The California Conservation Genomics Project is another statewide effort to protect amphibians and other creatures, not by protecting habitat but by protecting genetic diversity. The government-funded project aims to sequence the genomes of more than 230 animal and plant species, including some amphibians and reptiles — as a way to identify areas of high and low genetic diversity that should be the focus of conservation work. The newt is not on the sequencing list in part because its genome is gigantic and intractable, Bucciarelli says. But the initiative, which has a goal of producing "the most comprehensive, multispecies, genomic data set ever assembled to help manage regional biodiversity," focuses on creatures that share newt habitat. Those animals — and newts — would ultimately benefit from any resulting changes and protections.
Disease surveillance should help, too, by detecting emerging illnesses before they can spread. In the United States, the USGS has set up a nationwide program to check newts and other amphibians around the country for signs of a fungal infection that has devastated European salamander populations.

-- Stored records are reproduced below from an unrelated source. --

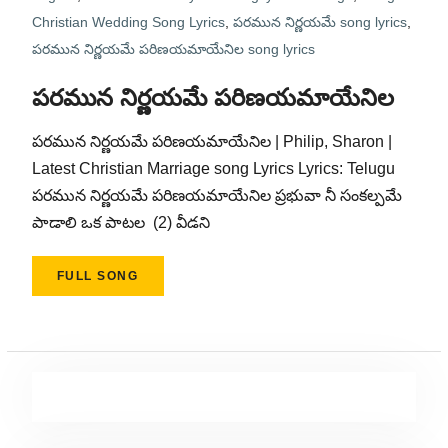
Christian Wedding Song Lyrics
,
పరమున నిర్ణయమే song lyrics
,
పరమున నిర్ణయమే పరిణయమాయేనిల song lyrics
పరమున నిర్ణయమే పరిణయమాయేనిల
పరమున నిర్ణయమే పరిణయమాయేనిల | Philip, Sharon |
Latest Christian Marriage song Lyrics Lyrics: Telugu
పరమున నిర్ణయమే పరిణయమాయేనిల ప్రభువా నీ సంకల్పమే
పాడాలి ఒక పాటల (2) వీడని
FULL SONG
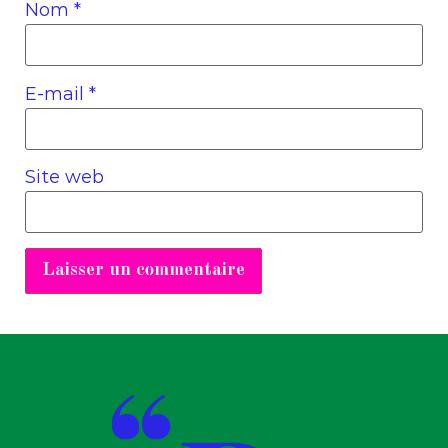
Nom
*
E-mail
*
Site web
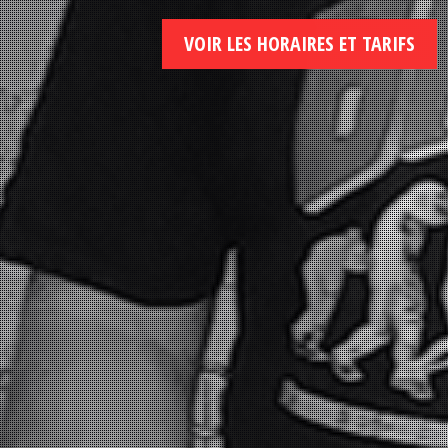
VOIR LES HORAIRES ET TARIFS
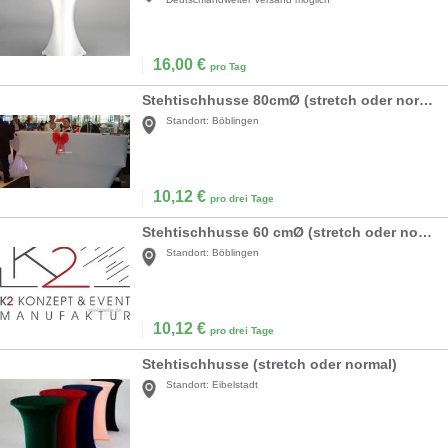
16,00
€
pro Tag
Stehtischhusse 80cmØ (stretch oder normal)
Standort:
Böblingen
10,12
€
pro drei Tage
Stehtischhusse 60 cmØ (stretch oder normal)
Standort:
Böblingen
10,12
€
pro drei Tage
Stehtischhusse (stretch oder normal)
Standort:
Eibelstadt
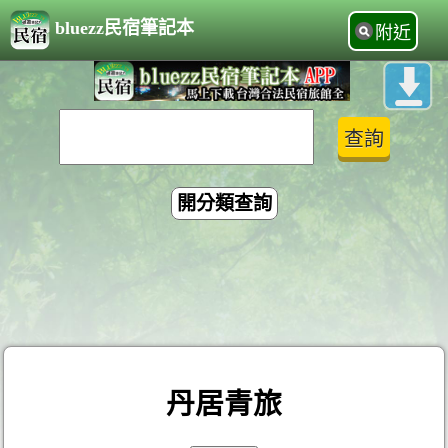
bluezz民宿筆記本
附近
開分類查詢
丹居青旅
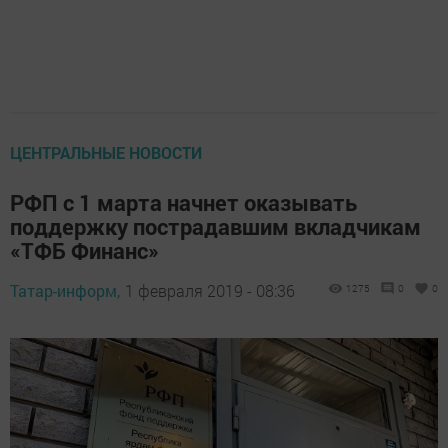
ЦЕНТРАЛЬНЫЕ НОВОСТИ
РФП с 1 марта начнет оказывать
поддержку пострадавшим вкладчикам
«ТФБ Финанс»
Татар-информ,
1 февраля 2019 - 08:36
1275
0
0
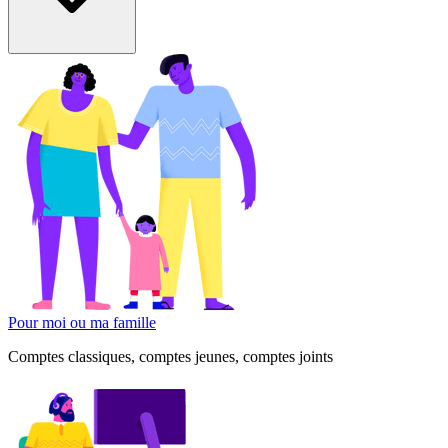
Pour moi ou ma famille
Comptes classiques, comptes jeunes, comptes joints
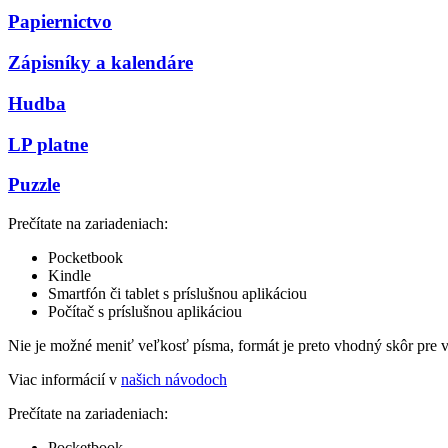
Papiernictvo
Zápisníky a kalendáre
Hudba
LP platne
Puzzle
Prečítate na zariadeniach:
Pocketbook
Kindle
Smartfón či tablet s príslušnou aplikáciou
Počítač s príslušnou aplikáciou
Nie je možné meniť veľkosť písma, formát je preto vhodný skôr pre 
Viac informácií v
našich návodoch
Prečítate na zariadeniach:
Pocketbook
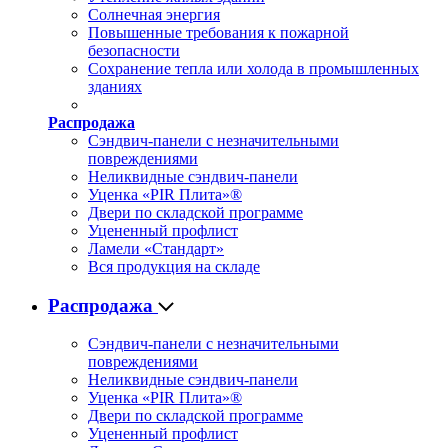
Солнечная энергия
Повышенные требования к пожарной
безопасности
Сохранение тепла или холода в промышленных
зданиях
Распродажа
Сэндвич-панели с незначительными
повреждениями
Неликвидные сэндвич-панели
Уценка «PIR Плита»®
Двери по складской программе
Уцененный профлист
Ламели «Стандарт»
Вся продукция на складе
Распродажа
Сэндвич-панели с незначительными
повреждениями
Неликвидные сэндвич-панели
Уценка «PIR Плита»®
Двери по складской программе
Уцененный профлист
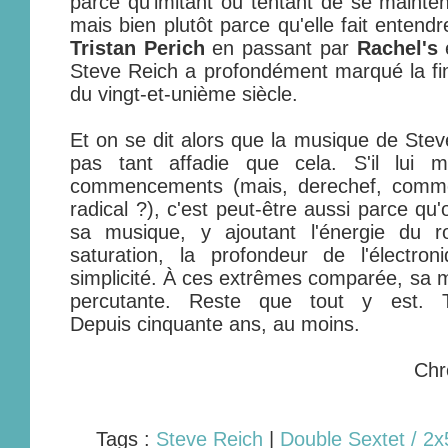
parce qu'imitant ou tentant de se maint
mais bien plutôt parce qu'elle fait ente
Tristan Perich
en passant par
Rachel's
Steve Reich a profondément marqué la fin
du vingt-et-unième siècle.
Et on se dit alors que la musique de Stev
pas tant affadie que cela. S'il lui m
commencements (mais, derechef, commen
radical ?), c'est peut-être aussi parce qu
sa musique, y ajoutant l'énergie du r
saturation, la profondeur de l'électron
simplicité. À ces extrêmes comparée, sa m
percutante. Reste que tout y est. 
Depuis cinquante ans, au moins.
Chr
Tags :
Steve Reich
|
Double Sextet / 2x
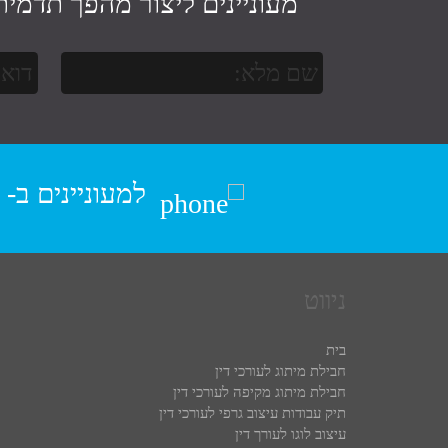
מעוניינים ליצור מהפך תדמית
למעוניינים ב-
ניווט
בית
חבילת מיתוג לעורכי דין
חבילת מיתוג מקיפה לעורכי דין
תיק עבודות עיצוב גרפי לעורכי דין
עיצוב לוגו לעורך דין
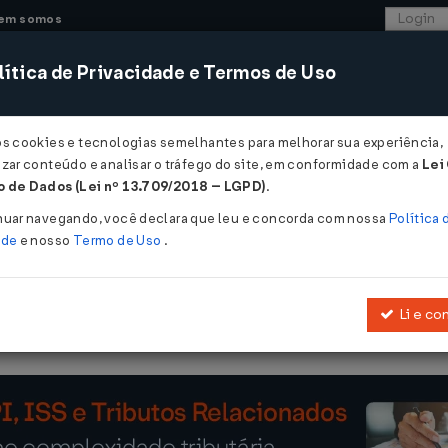
em somos
ítica de Privacidade e Termos de Uso
CONSULTORIA
SISTEMAS
COMÉRCIO EXTER
os cookies e tecnologias semelhantes para melhorar sua experiência,
zar conteúdo e analisar o tráfego do site, em conformidade com a
Lei
 de Dados (Lei nº 13.709/2018 – LGPD)
.
nuar navegando, você declara que leu e concorda com nossa
Política 
ade
e nosso
Termo de Uso
.
Li e co
ntos fiscais e o arbitramento da receita mínima para efeitos tribu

Efforts like these may give newts a fighting chance to do what they do best: persevere. Because newts are so long-lived, seemingly small measures could help them wait out poor conditions until favorable years return, and with those years the right conditions for mating, experts say.
Sorokin has seen this potential for redemption in his Berkeley-area pond over the past two years. When Northern California finally got a real rainy season in late 2021, the pond refilled again. Since then, he has observed plenty of healthy newts and lots of breeding activity. When they come up for air, they sometimes let out a little squeak. Seeing them return has filled him with relief — and also trepidation. He worries about the next dry season and the next generations of newts. He takes photos, he says, to spread his love for newts to a wider audience, and to convince people to care about this animal that doesn't get its fair share of headlines about the impacts of a changing climate.

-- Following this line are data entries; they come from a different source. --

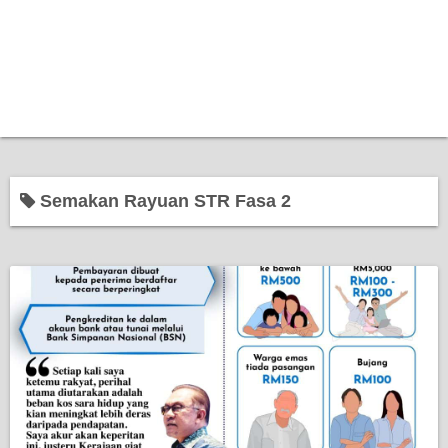
Semakan Rayuan STR Fasa 2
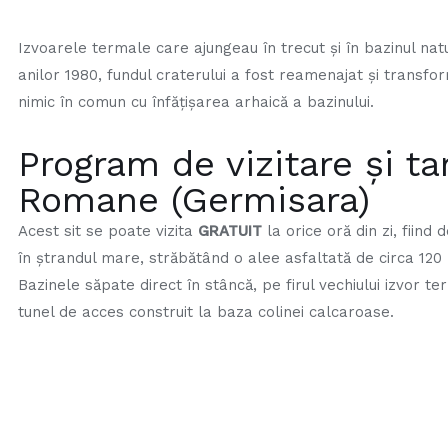
Izvoarele termale care ajungeau în trecut şi în bazinul natur
anilor 1980, fundul craterului a fost reamenajat şi transfor
nimic în comun cu înfăţişarea arhaică a bazinului.
Program de vizitare și ta
Romane (Germisara)
Acest sit se poate vizita
GRATUIT
la orice oră din zi, fiind
în ștrandul mare, străbătând o alee asfaltată de circa 120 
Bazinele săpate direct în stâncă, pe firul vechiului izvor ter
tunel de acces construit la baza colinei calcaroase.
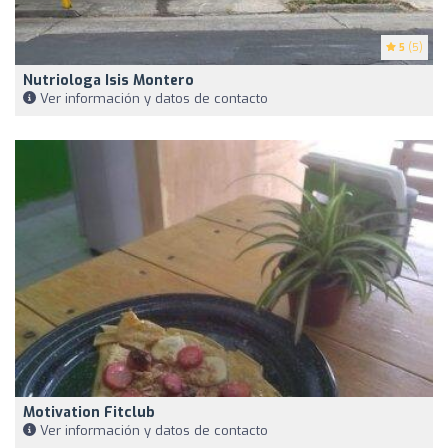
5
(5)
Nutriologa Isis Montero
Ver información y datos de contacto
Motivation Fitclub
Ver información y datos de contacto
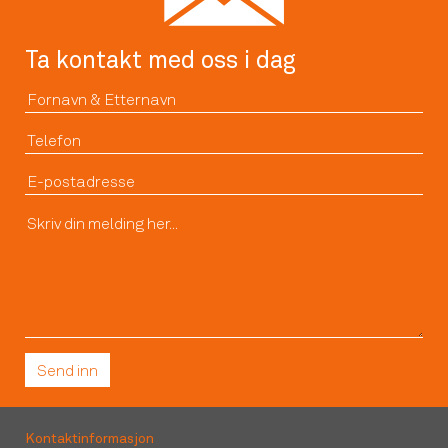
Ta kontakt med oss i dag
Kontaktinformasjon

As we move deeper into the Anthropocene, more humans need to embrace our role in protecting such animals, and we need to start now, says Bucciarelli. We put them in this predicament. It's up to us to get them out of it. Solving the puzzle of how to help newts could have benefits far beyond one amphibian, he says — creating a road map for how we deal with many other biodiversity issues on a hotter, drier planet.
"There are so many dedicated, talented and passionate people working collaboratively to come up with viable solutions. We can't fix the problems of drought. We can't make it rain. But we can figure out ways to manage populations so that they have the highest probability of persisting through this really stressful time," Bucciarelli says. "I have a lot of hope."